After spending almost a decade on remand, 37-year-old Dwayne Bramble walked out the Hall of Justice in Port-of-Spain a free man yesterday, as Justice Gillian Lucky stayed his indictment over the police’s failure to find the State’s main witness against him.
Lucky ruled that homicide detectives who charged Bramble with murdering former Unemployment Relief Programme (URP) foreman Brandon Duke in 2007, had failed to take reasonable steps to locate his (Duke) son Lyndon.
As a result, Lucky denied an application from State prosecutors to tender his witness statement into evidence in lieu of him testifying and being cross-examined. The process is frequently used when witnesses die or leave the country before trial. A similar application was allowed during Bramble’s preliminary inquiry and at his first trial in 2014, which ended in a hung jury.
Lucky noted that police merely did surveillance on the 19-year-old’s home and only spoke to his grandmother, which were the same steps they took during the inquiry and previous trial.

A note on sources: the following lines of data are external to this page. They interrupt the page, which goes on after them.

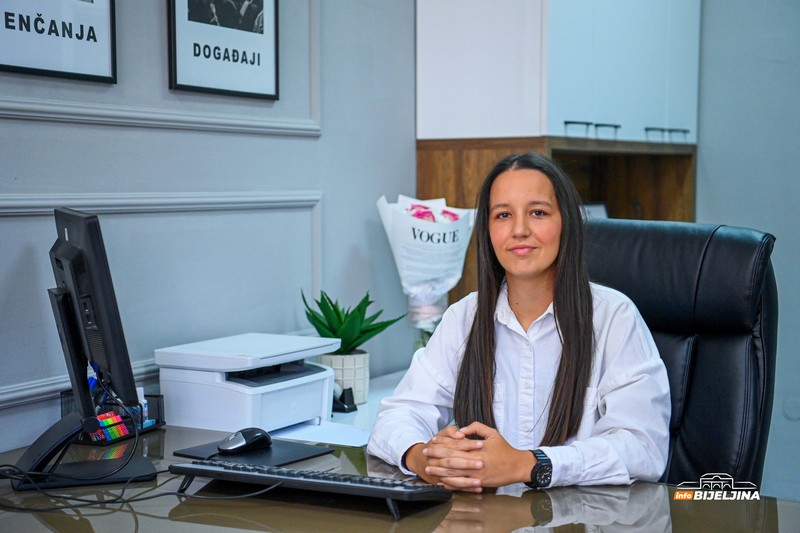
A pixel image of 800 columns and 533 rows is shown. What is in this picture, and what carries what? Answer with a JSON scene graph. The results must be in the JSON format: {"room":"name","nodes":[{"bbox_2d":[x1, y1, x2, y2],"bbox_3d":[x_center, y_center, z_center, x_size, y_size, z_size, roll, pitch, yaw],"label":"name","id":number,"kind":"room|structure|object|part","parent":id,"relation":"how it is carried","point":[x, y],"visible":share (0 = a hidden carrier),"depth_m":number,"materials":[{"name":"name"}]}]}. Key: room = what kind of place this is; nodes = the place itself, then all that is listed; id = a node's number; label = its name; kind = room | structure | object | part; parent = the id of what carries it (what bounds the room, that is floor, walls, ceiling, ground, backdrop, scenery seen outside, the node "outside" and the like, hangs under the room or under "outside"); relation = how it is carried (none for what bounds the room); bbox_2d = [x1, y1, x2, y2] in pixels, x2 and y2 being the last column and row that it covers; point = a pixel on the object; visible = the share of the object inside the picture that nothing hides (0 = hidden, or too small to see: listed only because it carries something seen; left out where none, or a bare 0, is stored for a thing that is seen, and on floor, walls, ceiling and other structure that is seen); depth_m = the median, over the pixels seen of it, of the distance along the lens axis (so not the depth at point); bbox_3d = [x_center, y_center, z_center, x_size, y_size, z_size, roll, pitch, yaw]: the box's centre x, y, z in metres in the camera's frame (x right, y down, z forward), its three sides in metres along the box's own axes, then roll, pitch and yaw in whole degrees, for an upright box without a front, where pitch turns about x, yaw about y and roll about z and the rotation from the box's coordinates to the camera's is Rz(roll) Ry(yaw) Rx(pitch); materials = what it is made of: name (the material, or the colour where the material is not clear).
{"room":"office","nodes":[
{"label":"office","id":0,"kind":"room"},
{"bbox_2d":[0,0,417,458],"bbox_3d":[-1.086,-0.299,2.182,0.154,2.858,4.940,3,5,31],"label":"wall","id":1,"kind":"structure","parent":0,"point":[24,128],"depth_m":3.14,"materials":[{"name":"paint"}]},
{"bbox_2d":[0,0,116,82],"bbox_3d":[-0.711,-0.617,2.642,0.026,0.479,0.382,3,5,31],"label":"framed picture","id":2,"kind":"object","parent":1,"relation":"attached to","point":[24,62],"visible":0.99,"depth_m":2.69,"materials":[{"name":"black"}]},
{"bbox_2d":[0,360,158,408],"bbox_3d":[-0.735,0.253,2.678,0.036,0.047,2.030,3,5,31],"label":"wall molding","id":3,"kind":"structure","parent":1,"relation":"attached to","point":[24,395],"depth_m":2.69,"materials":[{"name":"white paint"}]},
{"bbox_2d":[0,190,321,215],"bbox_3d":[-0.831,-0.110,2.496,0.041,0.046,2.238,3,5,31],"label":"wall molding","id":4,"kind":"structure","parent":1,"relation":"attached to","point":[155,207],"depth_m":2.90,"materials":[{"name":"white paint"}]},
{"bbox_2d":[0,97,322,136],"bbox_3d":[-0.997,-0.274,2.232,0.054,0.045,3.034,3,5,31],"label":"wall molding","id":5,"kind":"structure","parent":1,"relation":"attached to","point":[64,107],"depth_m":2.90,"materials":[{"name":"white paint"}]},
{"bbox_2d":[167,0,279,99],"bbox_3d":[-0.407,-0.645,3.129,0.024,0.486,0.373,3,5,31],"label":"framed picture","id":6,"kind":"object","parent":1,"relation":"attached to","point":[259,58],"visible":0.99,"depth_m":3.13,"materials":[{"name":"black"}]},
{"bbox_2d":[415,0,698,309],"bbox_3d":[0.534,-0.423,4.274,0.603,2.393,1.017,3,5,31],"label":"wall cabinet","id":7,"kind":"object","parent":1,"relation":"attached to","point":[586,114],"visible":0.63,"depth_m":3.98,"materials":[{"name":"wood"}]},
{"bbox_3d":[0.528,-0.407,3.993,0.060,0.035,0.056,3,5,31],"label":"handle","id":8,"kind":"part","parent":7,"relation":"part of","materials":[{"name":"metal"}]},
{"bbox_2d":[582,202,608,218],"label":"picture frame","id":9,"kind":"object","parent":7,"relation":"in","point":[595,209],"visible":0.16,"depth_m":4.26,"materials":[{"name":"white"}]},
{"bbox_3d":[0.625,-0.409,4.079,0.058,0.035,0.059,3,5,31],"label":"handle","id":10,"kind":"part","parent":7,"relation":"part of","materials":[{"name":"metal"}]},
{"bbox_3d":[0.796,-0.414,4.206,0.050,0.034,0.044,3,5,31],"label":"handle","id":11,"kind":"part","parent":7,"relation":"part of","materials":[{"name":"metal"}]},
{"bbox_3d":[0.884,-0.421,4.276,0.058,0.032,0.045,3,5,31],"label":"handle","id":12,"kind":"part","parent":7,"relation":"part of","materials":[{"name":"metal"}]},
{"bbox_2d":[696,0,799,499],"bbox_3d":[2.074,-0.400,3.983,3.446,2.891,0.154,3,5,31],"label":"right wall","id":13,"kind":"structure","parent":0,"point":[781,249],"depth_m":4.44,"materials":[{"name":"paint"}]},
{"label":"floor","id":14,"kind":"structure","parent":0,"visible":0},
{"bbox_2d":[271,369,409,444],"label":"side desk","id":15,"kind":"object","parent":14,"relation":"on","point":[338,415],"visible":0.1,"depth_m":3.22,"materials":[{"name":"white"}]},
{"bbox_2d":[331,386,357,412],"bbox_3d":[-0.155,0.305,3.139,0.094,0.064,0.061,3,5,31],"label":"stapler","id":16,"kind":"object","parent":15,"relation":"on","point":[343,398],"visible":0.64,"depth_m":3.11,"materials":[{"name":"black"}]},
{"bbox_2d":[318,349,370,405],"bbox_3d":[-0.140,0.273,3.273,0.128,0.125,0.128,3,5,31],"label":"flower pot","id":17,"kind":"object","parent":15,"relation":"on","point":[357,364],"visible":0.65,"depth_m":3.22,"materials":[{"name":"white ceramic"}]},
{"bbox_2d":[301,288,406,352],"bbox_3d":[-0.127,0.153,3.324,0.265,0.213,0.262,-1,4,-8],"label":"succulent plant","id":18,"kind":"object","parent":17,"relation":"in","point":[373,319],"visible":0.87,"depth_m":3.29,"materials":[{"name":"green plant"}]},
{"bbox_2d":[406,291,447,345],"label":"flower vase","id":19,"kind":"object","parent":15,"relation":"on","point":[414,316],"visible":0.36,"depth_m":3.52,"materials":[{"name":"clear glass"}]},
{"bbox_2d":[375,194,474,330],"bbox_3d":[0.069,0.030,3.650,0.274,0.472,0.270,-1,4,-13],"label":"flower bouquet","id":20,"kind":"object","parent":19,"relation":"in","point":[404,266],"visible":0.84,"depth_m":3.59,"materials":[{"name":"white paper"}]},
{"bbox_2d":[0,420,799,532],"bbox_3d":[-0.160,0.758,2.189,1.968,0.731,1.093,3,5,31],"label":"desk","id":21,"kind":"object","parent":14,"relation":"on","point":[169,521],"visible":0.58,"depth_m":2.17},
{"bbox_2d":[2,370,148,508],"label":"cable","id":22,"kind":"object","parent":21,"relation":"on","point":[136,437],"visible":0.94,"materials":[{"name":"black plastic"}]},
{"bbox_2d":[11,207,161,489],"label":"monitor","id":23,"kind":"object","parent":21,"relation":"on","point":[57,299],"visible":0.98,"depth_m":2.27,"materials":[{"name":"black plastic"}]},
{"bbox_2d":[59,390,164,442],"bbox_3d":[-0.592,0.302,2.723,0.132,0.088,0.187,3,5,31],"label":"desk organizer","id":24,"kind":"object","parent":21,"relation":"on","point":[157,421],"visible":0.39,"depth_m":2.69,"materials":[{"name":"black metal"}]},
{"bbox_2d":[91,411,129,440],"bbox_3d":[-0.601,0.326,2.726,0.094,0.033,0.124,3,5,31],"label":"sticky notes","id":25,"kind":"object","parent":24,"relation":"in","point":[111,421],"visible":0.67,"depth_m":2.71,"materials":[{"name":"multicoloured paper"}]},
{"bbox_2d":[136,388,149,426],"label":"bottle","id":26,"kind":"object","parent":24,"relation":"in","point":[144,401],"visible":0.37,"depth_m":2.79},
{"bbox_2d":[153,333,341,432],"bbox_3d":[-0.312,0.257,2.945,0.346,0.169,0.372,3,5,31],"label":"printer","id":27,"kind":"object","parent":21,"relation":"on","point":[317,393],"visible":0.97,"depth_m":2.84,"materials":[{"name":"white plastic"}]},
{"bbox_2d":[172,436,336,467],"bbox_3d":[-0.275,0.349,2.504,0.204,0.006,0.228,3,5,31],"label":"mouse pad","id":28,"kind":"object","parent":21,"relation":"on","point":[302,449],"visible":0.66,"depth_m":2.48,"materials":[{"name":"black"}]},
{"bbox_2d":[217,427,271,453],"bbox_3d":[-0.300,0.334,2.566,0.064,0.043,0.120,3,5,31],"label":"computer mouse","id":29,"kind":"object","parent":28,"relation":"on","point":[248,435],"visible":0.99,"depth_m":2.54,"materials":[{"name":"black plastic"}]},
{"bbox_2d":[170,459,451,519],"bbox_3d":[-0.150,0.353,2.184,0.472,0.040,0.140,3,5,31],"label":"keyboard","id":30,"kind":"object","parent":21,"relation":"on","point":[320,482],"visible":0.99,"depth_m":2.13,"materials":[{"name":"black plastic"}]},
{"bbox_2d":[268,420,373,446],"bbox_3d":[-0.168,0.350,2.809,0.264,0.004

She also agreed with Bramble’s lawyers that police should have increased their attempts to locate Lyndon earlier this year and should not have waited until two months before the trial was due to begin. She also suggested that social media service Facebook could have been used to attempt to locate Lyndon.
“Things should and could have been done earlier and the court can not turn a blind eye to this delay,” Lucky said. Duke, of Upper Fairley Street, Tunapuna, was killed in a shooting on May 25, 2007. Duke had taken his son to a parlour in the community to purchase a soft drink and was ambushed by a gunman, who shot him several times.
Duke’s son escaped unscathed and allegedly identified Bramble, of Achong Trace, Balthazar Street, Tunapuna, as the gunman. Bramble was represented by Evans Welch and Kelston Pope.